Start of RECORDS PROVIDED

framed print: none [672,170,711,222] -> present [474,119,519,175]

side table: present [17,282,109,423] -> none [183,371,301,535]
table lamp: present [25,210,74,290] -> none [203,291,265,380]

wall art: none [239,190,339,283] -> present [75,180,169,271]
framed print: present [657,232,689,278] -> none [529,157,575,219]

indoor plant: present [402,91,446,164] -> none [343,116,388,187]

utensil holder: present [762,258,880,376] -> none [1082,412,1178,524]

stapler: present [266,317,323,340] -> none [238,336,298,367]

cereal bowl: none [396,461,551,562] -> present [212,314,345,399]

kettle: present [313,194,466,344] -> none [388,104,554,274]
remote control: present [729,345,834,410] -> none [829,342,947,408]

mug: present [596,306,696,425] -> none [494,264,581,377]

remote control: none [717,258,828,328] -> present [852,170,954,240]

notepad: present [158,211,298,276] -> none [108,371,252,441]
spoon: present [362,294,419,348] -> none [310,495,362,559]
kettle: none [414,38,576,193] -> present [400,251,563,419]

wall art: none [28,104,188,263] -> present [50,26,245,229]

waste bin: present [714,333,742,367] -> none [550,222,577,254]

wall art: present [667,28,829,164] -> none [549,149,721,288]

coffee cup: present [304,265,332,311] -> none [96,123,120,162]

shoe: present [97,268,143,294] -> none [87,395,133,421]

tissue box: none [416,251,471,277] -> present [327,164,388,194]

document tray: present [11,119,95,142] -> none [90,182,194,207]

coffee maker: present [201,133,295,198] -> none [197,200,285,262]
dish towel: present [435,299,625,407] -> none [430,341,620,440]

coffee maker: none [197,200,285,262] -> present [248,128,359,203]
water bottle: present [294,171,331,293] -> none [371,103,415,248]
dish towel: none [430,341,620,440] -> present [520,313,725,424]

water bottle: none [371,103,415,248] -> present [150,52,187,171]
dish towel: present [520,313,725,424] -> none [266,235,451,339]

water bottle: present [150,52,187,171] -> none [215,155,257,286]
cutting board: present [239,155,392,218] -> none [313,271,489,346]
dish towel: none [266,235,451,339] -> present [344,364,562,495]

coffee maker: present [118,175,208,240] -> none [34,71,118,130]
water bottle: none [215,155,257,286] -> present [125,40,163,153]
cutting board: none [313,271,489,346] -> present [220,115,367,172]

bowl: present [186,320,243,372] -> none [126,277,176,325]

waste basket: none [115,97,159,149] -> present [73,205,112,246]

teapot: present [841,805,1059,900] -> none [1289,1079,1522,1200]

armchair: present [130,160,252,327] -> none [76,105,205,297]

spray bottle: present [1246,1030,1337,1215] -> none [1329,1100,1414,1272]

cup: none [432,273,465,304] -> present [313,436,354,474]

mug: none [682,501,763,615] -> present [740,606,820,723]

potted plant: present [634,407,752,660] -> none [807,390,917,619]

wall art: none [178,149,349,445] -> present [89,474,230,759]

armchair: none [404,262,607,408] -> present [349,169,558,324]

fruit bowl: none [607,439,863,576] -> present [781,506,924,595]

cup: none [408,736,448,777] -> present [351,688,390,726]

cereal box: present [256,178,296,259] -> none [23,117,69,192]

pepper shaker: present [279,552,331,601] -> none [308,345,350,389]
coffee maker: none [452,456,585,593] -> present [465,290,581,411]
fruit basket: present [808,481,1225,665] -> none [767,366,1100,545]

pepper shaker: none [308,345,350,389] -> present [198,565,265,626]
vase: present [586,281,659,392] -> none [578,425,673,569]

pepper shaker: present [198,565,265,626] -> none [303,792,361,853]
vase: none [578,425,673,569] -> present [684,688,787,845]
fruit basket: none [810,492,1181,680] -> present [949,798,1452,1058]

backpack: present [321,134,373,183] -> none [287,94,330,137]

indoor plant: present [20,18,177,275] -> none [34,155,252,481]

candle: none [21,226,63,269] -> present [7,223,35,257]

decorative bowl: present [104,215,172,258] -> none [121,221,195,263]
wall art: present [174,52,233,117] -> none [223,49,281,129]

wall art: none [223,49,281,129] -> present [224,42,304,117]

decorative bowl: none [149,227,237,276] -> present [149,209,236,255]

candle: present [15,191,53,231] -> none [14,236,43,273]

End of RECORDS PROVIDED

*WORK INSTRUCTIONS*
Nothing in the data may change. Give it again in full.

*TASK ANSWER*
framed print: none [672,170,711,222] -> present [474,119,519,175]

side table: present [17,282,109,423] -> none [183,371,301,535]
table lamp: present [25,210,74,290] -> none [203,291,265,380]

wall art: none [239,190,339,283] -> present [75,180,169,271]
framed print: present [657,232,689,278] -> none [529,157,575,219]

indoor plant: present [402,91,446,164] -> none [343,116,388,187]

utensil holder: present [762,258,880,376] -> none [1082,412,1178,524]

stapler: present [266,317,323,340] -> none [238,336,298,367]

cereal bowl: none [396,461,551,562] -> present [212,314,345,399]

kettle: present [313,194,466,344] -> none [388,104,554,274]
remote control: present [729,345,834,410] -> none [829,342,947,408]

mug: present [596,306,696,425] -> none [494,264,581,377]

remote control: none [717,258,828,328] -> present [852,170,954,240]

notepad: present [158,211,298,276] -> none [108,371,252,441]
spoon: present [362,294,419,348] -> none [310,495,362,559]
kettle: none [414,38,576,193] -> present [400,251,563,419]

wall art: none [28,104,188,263] -> present [50,26,245,229]

waste bin: present [714,333,742,367] -> none [550,222,577,254]

wall art: present [667,28,829,164] -> none [549,149,721,288]

coffee cup: present [304,265,332,311] -> none [96,123,120,162]

shoe: present [97,268,143,294] -> none [87,395,133,421]

tissue box: none [416,251,471,277] -> present [327,164,388,194]

document tray: present [11,119,95,142] -> none [90,182,194,207]

coffee maker: present [201,133,295,198] -> none [197,200,285,262]
dish towel: present [435,299,625,407] -> none [430,341,620,440]

coffee maker: none [197,200,285,262] -> present [248,128,359,203]
water bottle: present [294,171,331,293] -> none [371,103,415,248]
dish towel: none [430,341,620,440] -> present [520,313,725,424]

water bottle: none [371,103,415,248] -> present [150,52,187,171]
dish towel: present [520,313,725,424] -> none [266,235,451,339]

water bottle: present [150,52,187,171] -> none [215,155,257,286]
cutting board: present [239,155,392,218] -> none [313,271,489,346]
dish towel: none [266,235,451,339] -> present [344,364,562,495]

coffee maker: present [118,175,208,240] -> none [34,71,118,130]
water bottle: none [215,155,257,286] -> present [125,40,163,153]
cutting board: none [313,271,489,346] -> present [220,115,367,172]

bowl: present [186,320,243,372] -> none [126,277,176,325]

waste basket: none [115,97,159,149] -> present [73,205,112,246]

teapot: present [841,805,1059,900] -> none [1289,1079,1522,1200]

armchair: present [130,160,252,327] -> none [76,105,205,297]

spray bottle: present [1246,1030,1337,1215] -> none [1329,1100,1414,1272]

cup: none [432,273,465,304] -> present [313,436,354,474]

mug: none [682,501,763,615] -> present [740,606,820,723]

potted plant: present [634,407,752,660] -> none [807,390,917,619]

wall art: none [178,149,349,445] -> present [89,474,230,759]

armchair: none [404,262,607,408] -> present [349,169,558,324]

fruit bowl: none [607,439,863,576] -> present [781,506,924,595]

cup: none [408,736,448,777] -> present [351,688,390,726]

cereal box: present [256,178,296,259] -> none [23,117,69,192]

pepper shaker: present [279,552,331,601] -> none [308,345,350,389]
coffee maker: none [452,456,585,593] -> present [465,290,581,411]
fruit basket: present [808,481,1225,665] -> none [767,366,1100,545]

pepper shaker: none [308,345,350,389] -> present [198,565,265,626]
vase: present [586,281,659,392] -> none [578,425,673,569]

pepper shaker: present [198,565,265,626] -> none [303,792,361,853]
vase: none [578,425,673,569] -> present [684,688,787,845]
fruit basket: none [810,492,1181,680] -> present [949,798,1452,1058]

backpack: present [321,134,373,183] -> none [287,94,330,137]

indoor plant: present [20,18,177,275] -> none [34,155,252,481]

candle: none [21,226,63,269] -> present [7,223,35,257]

decorative bowl: present [104,215,172,258] -> none [121,221,195,263]
wall art: present [174,52,233,117] -> none [223,49,281,129]

wall art: none [223,49,281,129] -> present [224,42,304,117]

decorative bowl: none [149,227,237,276] -> present [149,209,236,255]

candle: present [15,191,53,231] -> none [14,236,43,273]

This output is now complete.